Task goal |
Copy every entry below exactly, and keep out the pictures.

[Collected data]
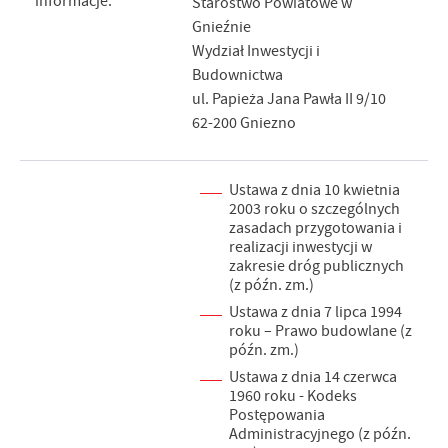
informacje:
Starostwo Powiatowe w
Gnieźnie
Wydział Inwestycji i
Budownictwa
ul. Papieża Jana Pawła II 9/10
62-200 Gniezno
Ustawa z dnia 10 kwietnia
2003 roku o szczególnych
zasadach przygotowania i
realizacji inwestycji w
zakresie dróg publicznych
(z późn. zm.)
Ustawa z dnia 7 lipca 1994
roku – Prawo budowlane (z
późn. zm.)
Ustawa z dnia 14 czerwca
1960 roku - Kodeks
Postępowania
Administracyjnego (z późn.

Result for this exercise |
informacje:
Starostwo Powiatowe w
Gnieźnie
Wydział Inwestycji i
Budownictwa
ul. Papieża Jana Pawła II 9/10
62-200 Gniezno
Ustawa z dnia 10 kwietnia
2003 roku o szczególnych
zasadach przygotowania i
realizacji inwestycji w
zakresie dróg publicznych
(z późn. zm.)
Ustawa z dnia 7 lipca 1994
roku – Prawo budowlane (z
późn. zm.)
Ustawa z dnia 14 czerwca
1960 roku - Kodeks
Postępowania
Administracyjnego (z późn.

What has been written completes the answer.